The issue here is they made the payment believing a service was covered. It wasn’t covered for whatever reason. Maybe the patient’s coverage lapsed, and they’re attempting to retract the money. Well, if they didn’t have coverage at all, your participating agreement provisions don’t apply because the patient essentially wasn’t insured, and you balance bill the patient. And that can create some problems with your patients, but they of all people should have known that they weren’t covered. And maybe they didn’t know, but at the end of the day, if there’s some coverage hiccup, the patient is the best person to resolve it because it’s their coverage.
The other thing we have to talk about is post-payment audits. So these are different insofar as that you’re getting a request either, usually, for records, but sometimes if maybe you missed a record request and they impose a demand for a large number of patients. And those, again, your participating status is very critical in terms of how we can respond. Now for the non-par docs, if you get a record request, you want to call and get help immediately. Because once you send the records and the payer has some perceived belief that the payments were improper, it’s much more difficult to defend. Not that it’s impossible, it’s just more difficult. So we’d like to intercede at the record request phase.
Now there are some blowbacks. If you’re non-par, a payer can put you in prepayment review, which is a troubling process. And to the extent that there are errors in your claims, miscoding, things of that nature, some of the defenses that we apply can be bypassed. But just understand that when you get a refund demand, or, more importantly, a record request from a payer, and you don’t participate, absolutely get help. I mean, get help anytime you get a record request, but if you’re non-participating, don’t ignore it. It needs to be addressed. But we can address it in a way that insulates you from liability.
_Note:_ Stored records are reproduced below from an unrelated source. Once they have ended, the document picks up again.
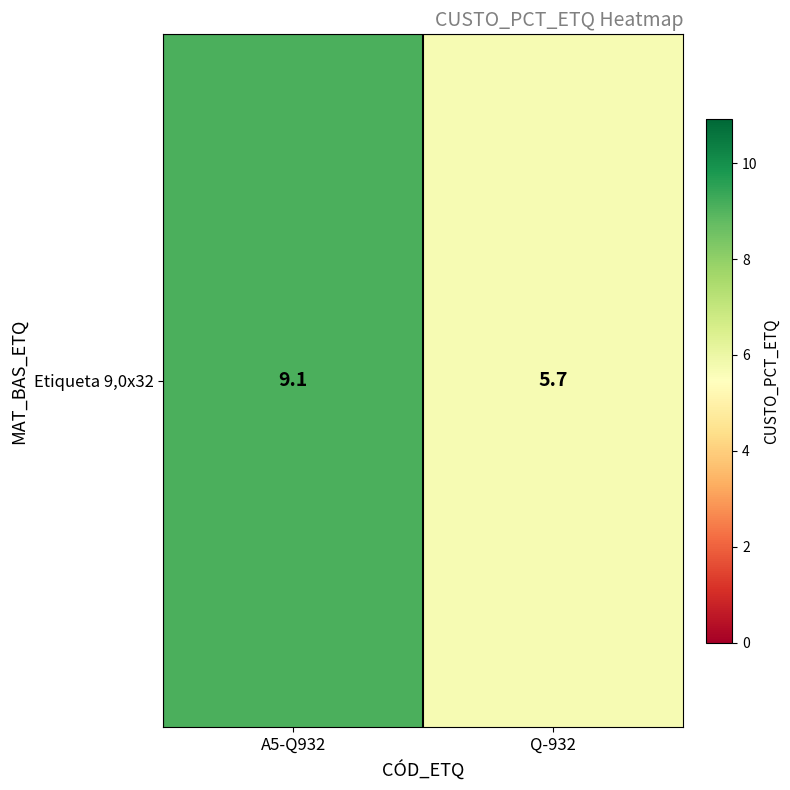

How many data points are above 9?

1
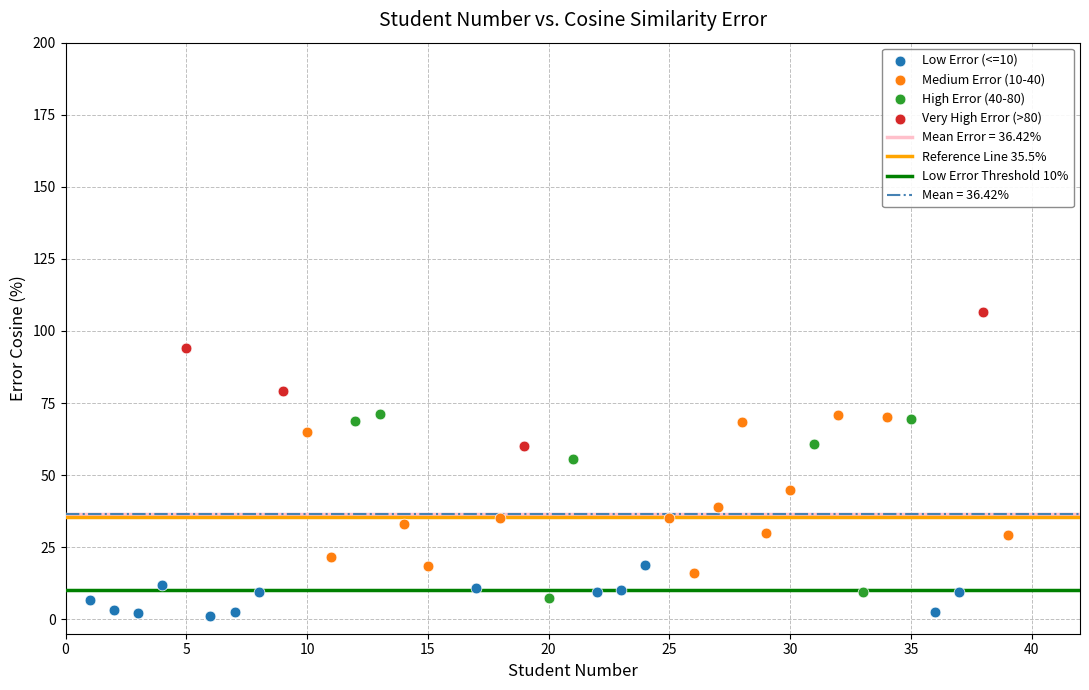

Which series has the widest spread of Y values?

High Error (40-80)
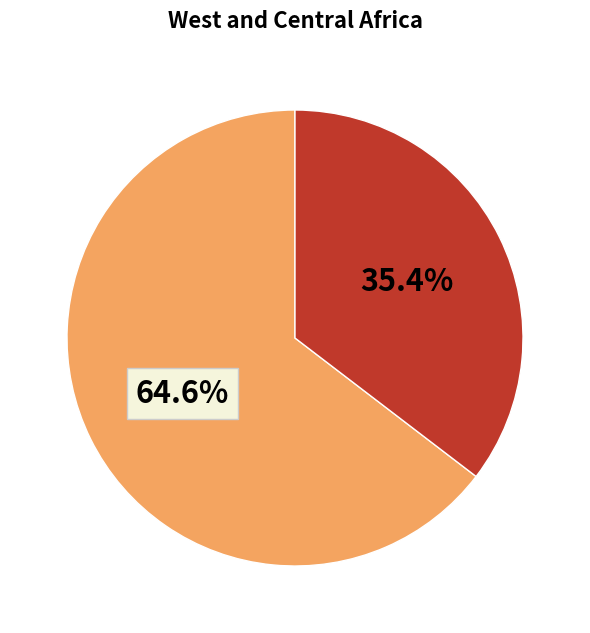

Is there any slice that represents more than half of the pie?

Yes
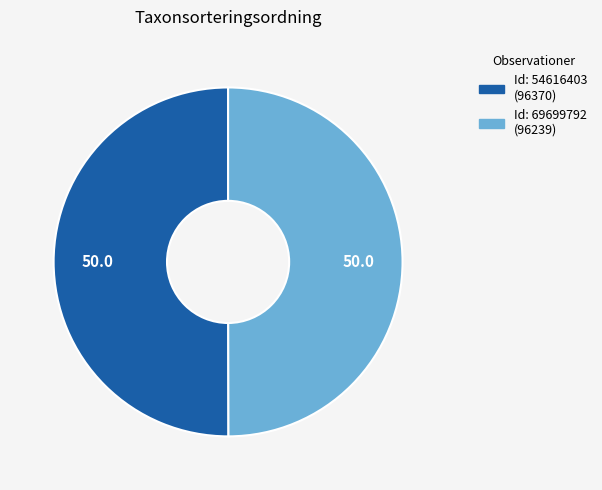

How many segments does this pie chart have?

2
Because, of course, if you’re a non-par provider, you have not agreed to their rules. And pretty much, when payments are made, they’re done.
And similarly, if the carrier made a coverage error and you’re non-par, then we can resist the effort to refund the money. But if you are participating, there pretty much isn’t a defense and you need to repay the money consistent with the obligations that you signed up for as a participating provider. And it’s just one of those quirky little things that happens. And it seems unfair, but the only defense would be is if there was a limitations period, that we could argue that they didn’t make that request within a permissible time. Limitations period vary. Periods vary anywhere from six months, like if you’re in Texas, to 18 months in some other states. 12 months in others. Two years. I’m in Pennsylvania, it’s a two year look-back. Some states have no look-back restrictions. So that would be the only thing to evaluate if you’re a participating provider. But if they made that request within the look-back period, you’re probably going to have to pay it back.